DIRECTIONS →
Rewrite the lines below with every "coincidir" replaced by "emparellar" and everything else left unchanged. Omit the pictures from your answer.
******************************
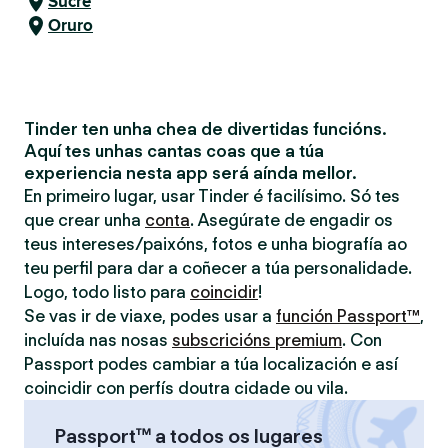
Sucre
Oruro
Tinder ten unha chea de divertidas funcións.
Aquí tes unhas cantas coas que a túa
experiencia nesta app será aínda mellor.
En primeiro lugar, usar Tinder é facilísimo. Só tes
que crear unha
conta
. Asegúrate de engadir os
teus intereses/paixóns, fotos e unha biografía ao
teu perfil para dar a coñecer a túa personalidade.
Logo, todo listo para
coincidir
!
Se vas ir de viaxe, podes usar a
función Passport™
,
incluída nas nosas
subscricións premium
. Con
Passport podes cambiar a túa localización e así
coincidir con perfís doutra cidade ou vila.
Passport™ a todos os lugares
******************************
WRITTEN ANSWER →
Sucre
Oruro
Tinder ten unha chea de divertidas funcións.
Aquí tes unhas cantas coas que a túa
experiencia nesta app será aínda mellor.
En primeiro lugar, usar Tinder é facilísimo. Só tes
que crear unha
conta
. Asegúrate de engadir os
teus intereses/paixóns, fotos e unha biografía ao
teu perfil para dar a coñecer a túa personalidade.
Logo, todo listo para
emparellar
!
Se vas ir de viaxe, podes usar a
función Passport™
,
incluída nas nosas
subscricións premium
. Con
Passport podes cambiar a túa localización e así
emparellar con perfís doutra cidade ou vila.
Passport™ a todos os lugares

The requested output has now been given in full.